В колледже, где она училась, был профессор, который при сравнении различных гипотез предпочитал «бритве Оккама» другой принцип. «Джили, – часто говорил он ей, – если у Вас есть два объяснения, выбирайте то, которое красивее, наиболее эстетично». То, в чём пытался сейчас уверить её Кирк, было очень красиво. То, что он рассказывал, было почти так же увлекательно, как рассказы, которые она слышала в детстве от своего дедушки.
– В двадцать третьем веке есть болезнь Альцгеймера? – спросила она.
– Что такое болезнь Альцгеймера? – спросил Кирк.
– Не важно. – Она развернула машину и поехала назад в Голден-Гейт-Парк. Ей очень хотелось поверить в существование его мира. Судя по его рассказу, там было здорово жить.
– Расскажите мне о морской биологии двадцать третьего века, – попросила она.
– Не могу. Я ничего о ней не знаю.
– Почему? Потому что всё время проводите в космосе?
– Нет. Потому что если я сажусь в лодку, то только для того, чтобы отдохнуть.
– Умно, – усмехнулась Джилиан. – Вы хитрец, Кирк. Большинство людей, когда хотят обвести кого-нибудь вокруг пальца, пытаются навешать ему лапши и сами запутываются. Другой на Вашем месте заявил бы, что он как раз и есть морской биолог.
– Я даже не знаю ни одного морского биолога. Моя мать ксенобиолог, и мой брат тоже был ксенобиологом.
– Был?
– Он… умер.
– Значит, в вашем мире тоже нет бессмертия.
– Нет. – Он печально улыбнулся. – Во всяком случае, не для человека.
– Я расскажу Вам ещё кое-что о китах, – сказала Джилиан.
– Я бы охотно выслушал всё, что Вы мне скажете, но если Вы не собираетесь помочь мне, у меня мало времени.
– За последние десятилетия часто случалось, что люди держали в неволе касаток. У вас там есть касатки? Животные семейства китовых?
– Нет, – сказал Кирк. – К сожалению, нет. Все крупные морские животные были истреблены.
– Это хищные животные. Они с лёгкостью проплывают по пятьдесят миль за день. Они издают самые разнообразные звуки. Они разговаривают друг с другом. Подолгу. По крайней мере, это звучит именно так. Но если их помещают в бассейн, они меняются. Им некуда больше плыть. Они находятся в замкнутом пространстве, в неблагоприятных условиях. Через несколько лет такой жизни запас их звуков сокращается. Потом они – совсем прекращают говорить. Становятся апатичными. А ещё потом… они умирают.
Джилиан въехала на стоянку.
– Джилиан, это ужасно. Но я не понимаю…
Она заглушила двигатель и некоторое время молча смотрела в темноту.
– Джордж не пел этой весной.
Протянув руку, Кирк мягко взял её за плечо.
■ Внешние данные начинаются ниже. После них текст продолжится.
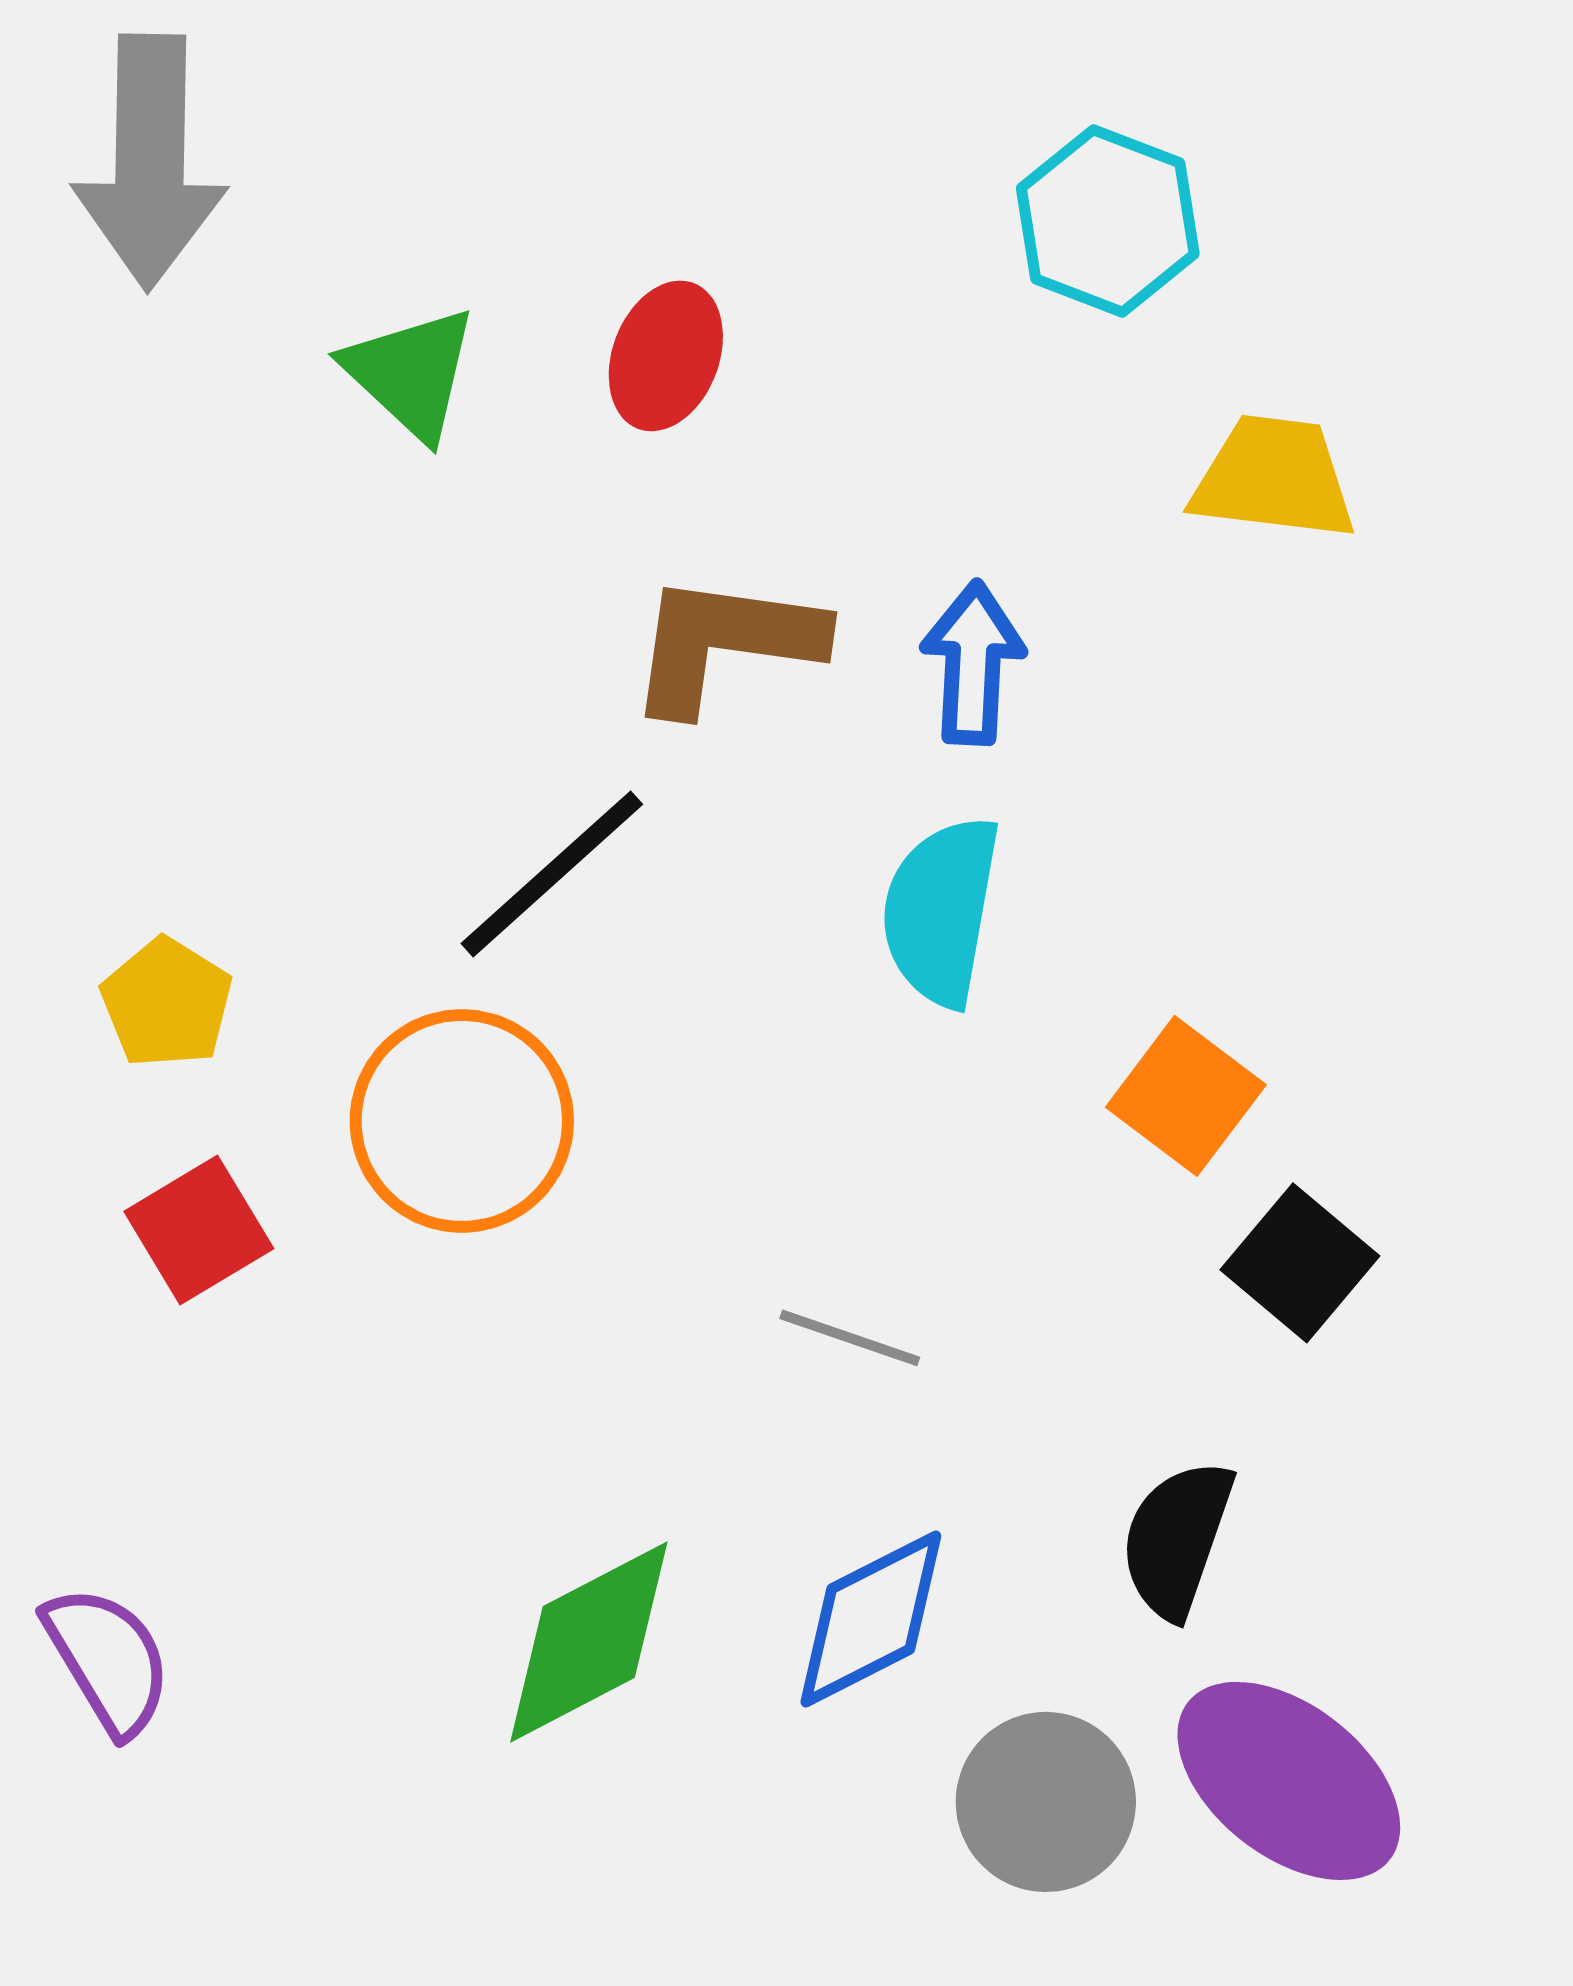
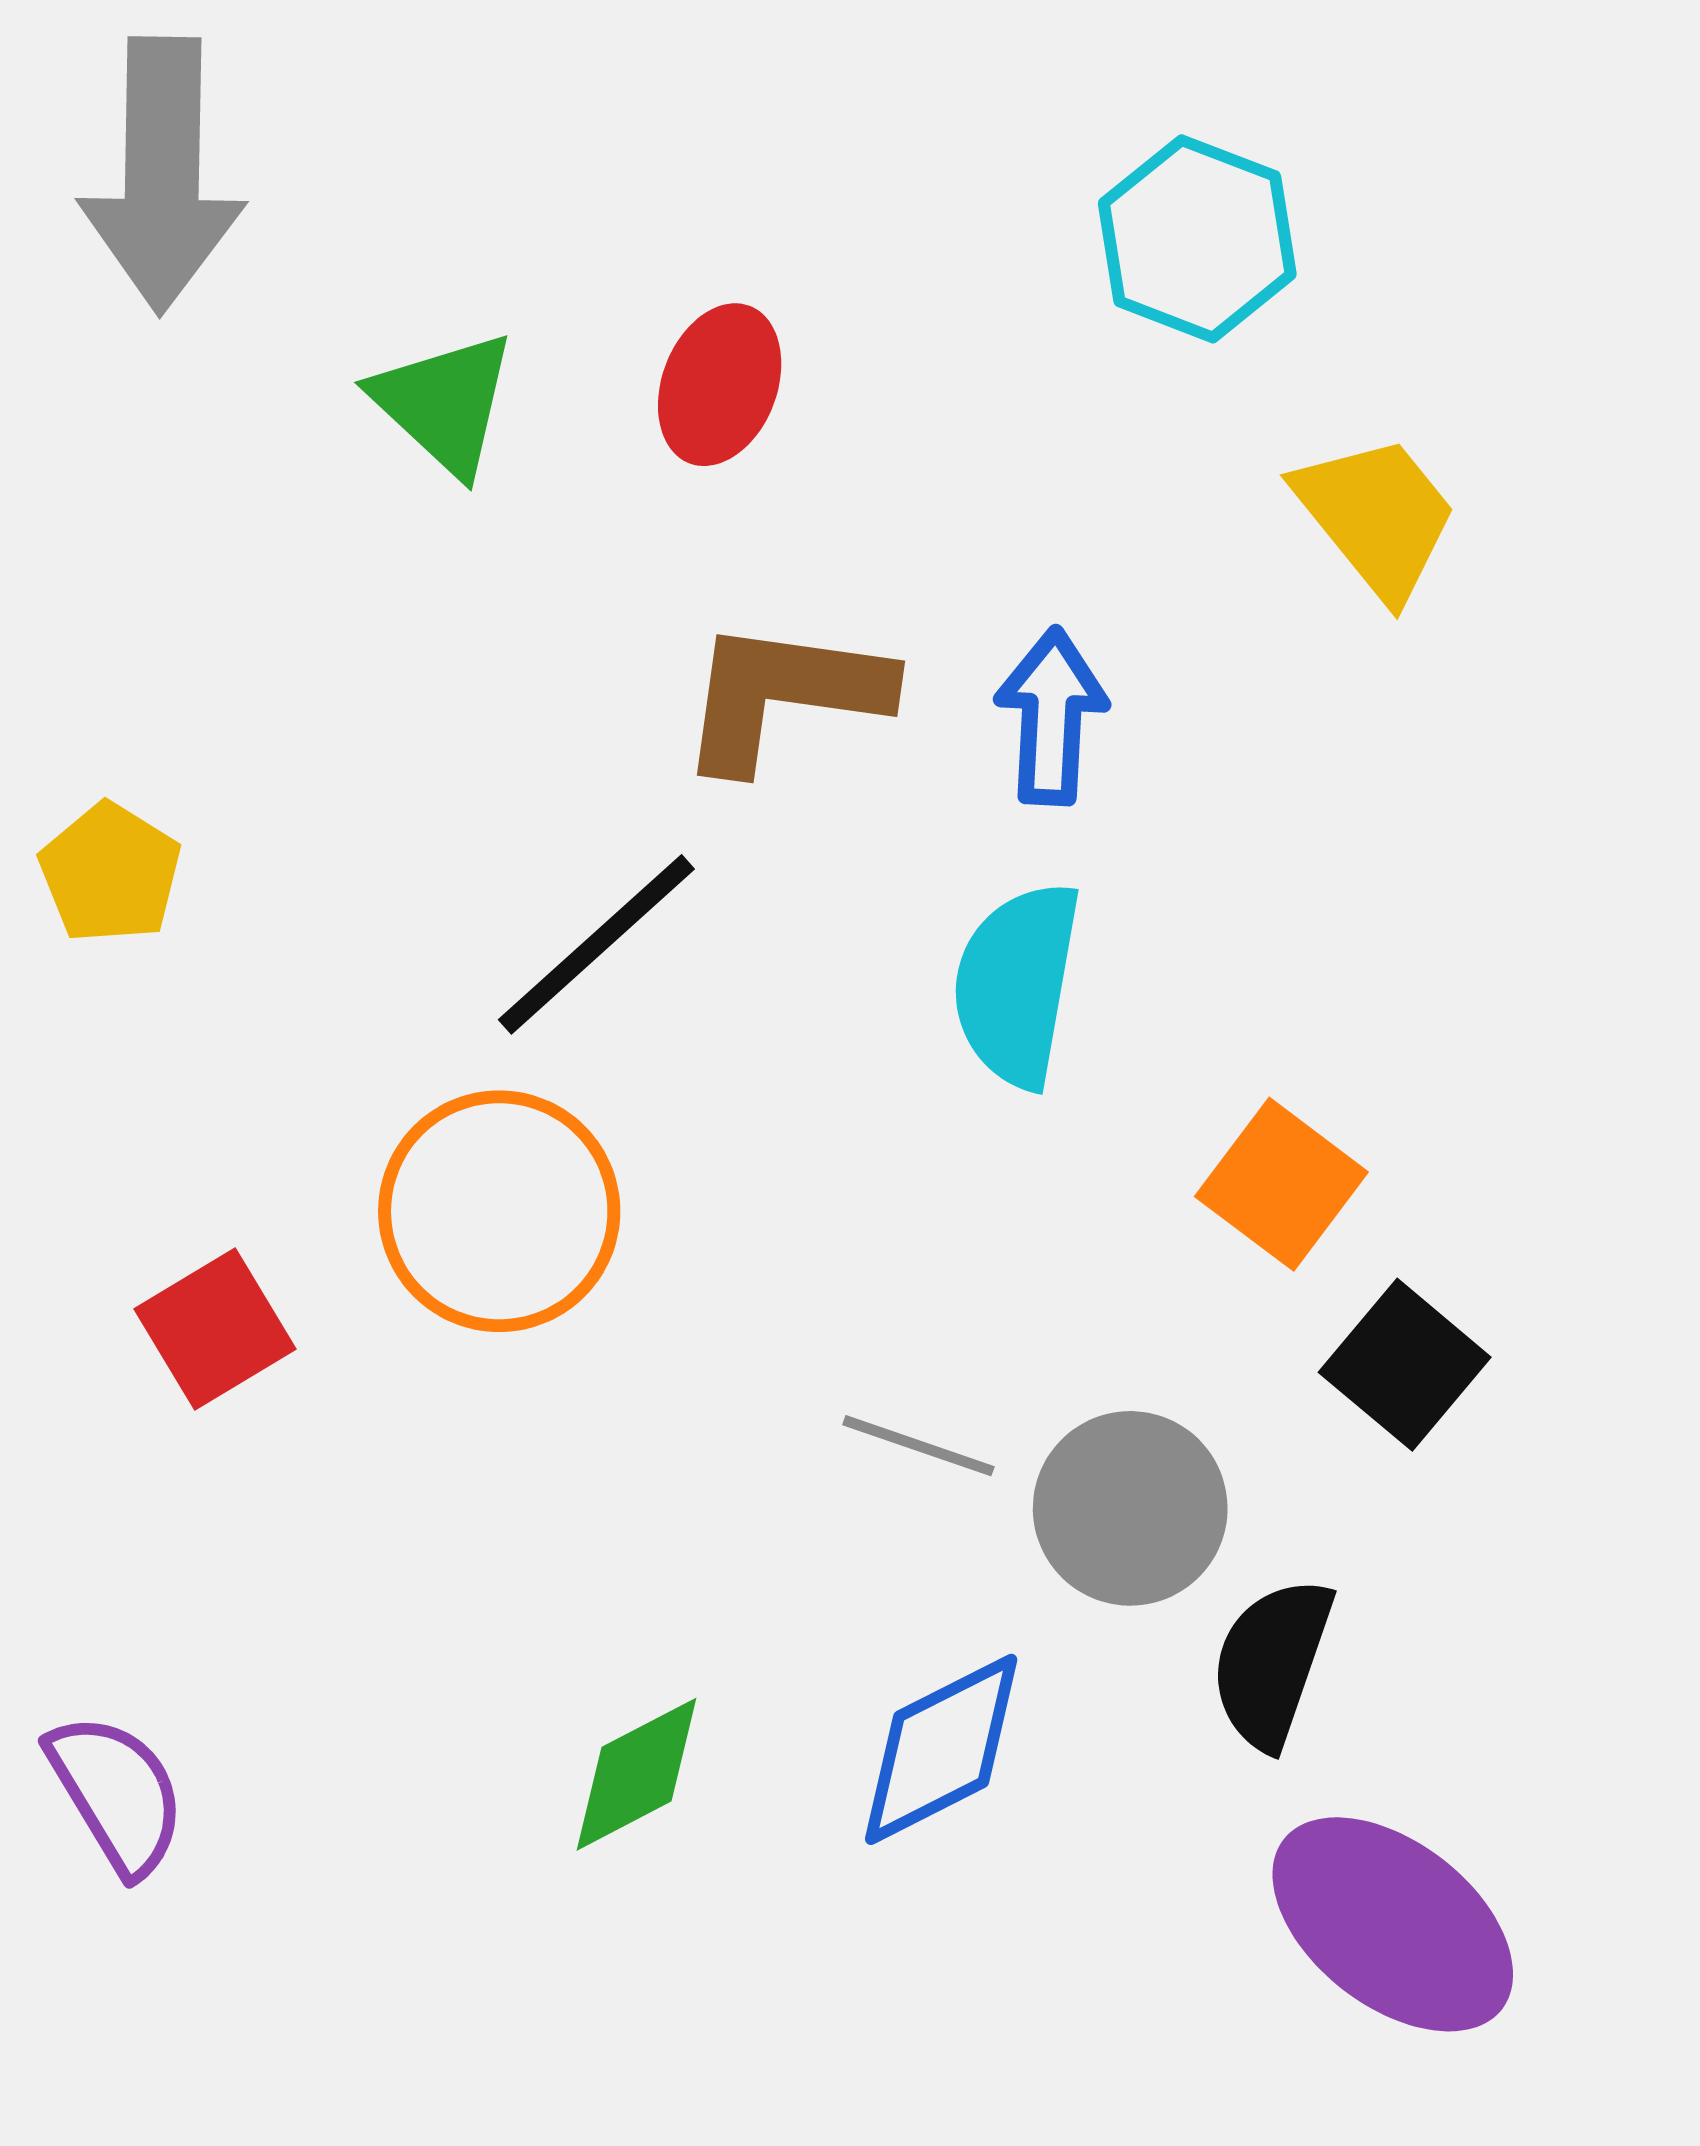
yellow trapezoid: (1274, 478) -> (1377, 516), turned 44
yellow pentagon: (167, 1003) -> (110, 873), moved
green diamond: (589, 1642) -> (636, 1774), size x0.7
gray circle: (1046, 1802) -> (1130, 1508), moved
– Кирк, горбатые киты не предназначены для того, чтобы их приручали. Ежегодно они мигрируют за тысячи миль. Они часть необычайно богатой и необычайно сложной экосистемы. Им нужен весь океан и тысячи обитающих в нём видов, чтобы взаимодействовать с ними. Прошлым летом я была в исследовательском рейсе у берегов Аляски. Мы изучали повадки горбатых китов. Мы наблюдали за стадом, когда к одному из китов подплыл морской лев, нырнул, а потом стал бить по воде плавниками. Кит перевернулся, забил по воздуху грудными плавниками, а потом стал нырять и бить хвостом по воде – он так играл. У нас был на корабле магнитофон с кассетами, мы иногда слушали музыку. Когда мы поставили Эмили Харрис, один из китов подплыл на двадцать футов к судну – горбатые киты никогда не подплывают так близко – поднырнул, вынырнул с другой стороны, высунул голову из воды и стал слушать. Я клянусь Вам, ему это нравилось. – Лёгкая дрожь пробежала по её телу при воспоминании о собственном изумлении, радости и волнении в тот миг, когда кит проплывал под днищем корабля – тёмная масса в сплошной тьме, белеющие грудные плавники, почти касающиеся днища. – Кирк, я боюсь за Джорджа и Грейси. Я боюсь, что с ними случится то же самое, что и с касатками. Джордж не пел этой весной. Может, в скором времени они перестанут играть. И тогда… – Почувствовав, что голос её дрожит, она умолкла и отвернулась к окну.